Talks between the government and business community on Wednesday on the implementation of a sales tax and on the condition of an identity card were successful.
The government has agreed to delay any action for three months on the earlier condition that presentation of a CNIC copy for buying and selling of goods up to Rs50,000 is mandatory.
The All Pakistan Association of Traders said that the sale process on the condition of identification card has been postponed till January 31.
Both sides have further agreed that traders with annual sales of up to Rs100 million will be excluded from the list of the withholding agents.
Furthermore, only those businessmen and traders with electricity bill equal to or more than Rs1.2 million annually will be required to get included with the sales tax registration.
It has also been decided to provide new registration and tax return forms in the Urdu language.
Earlier, the FBR proposed that the small shopkeeper will pay only 2% of turnover as tax or a fixed tax of Rs20,000 to Rs40,000 whichever is higher.

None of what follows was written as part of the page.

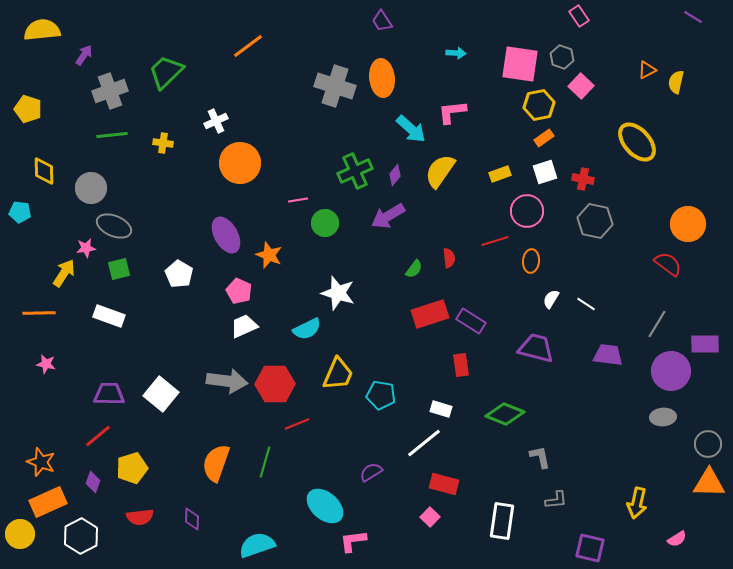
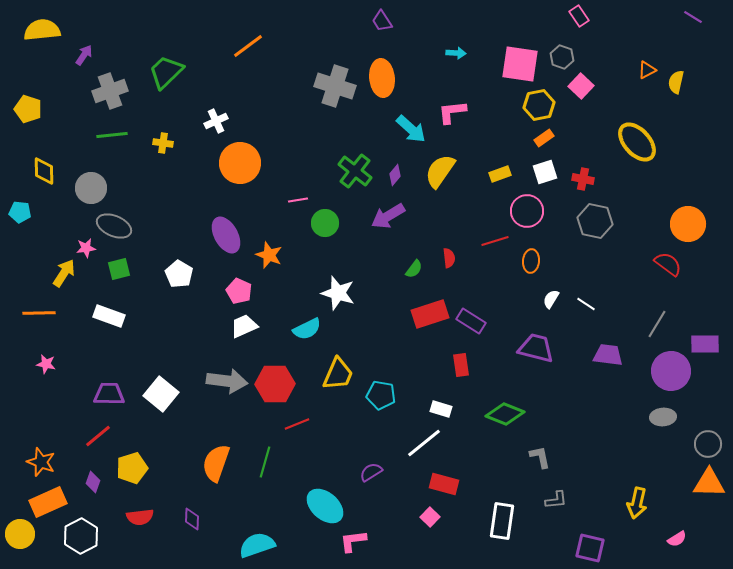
green cross at (355, 171): rotated 28 degrees counterclockwise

Against 2% tax, the traders had demanded only 0.1% turnover tax and to set the turnover limit at Rs100 million per annum for a small shopkeeper.
All major groups of traders had sought to bring trade and economic activities across the country to a standstill for building pressure on the government to change its certain policies.
Traders had warned expanding the protest if the conditions, including presenting a CNIC copy for buying and selling goods up to Rs50,000 is not withdrawn.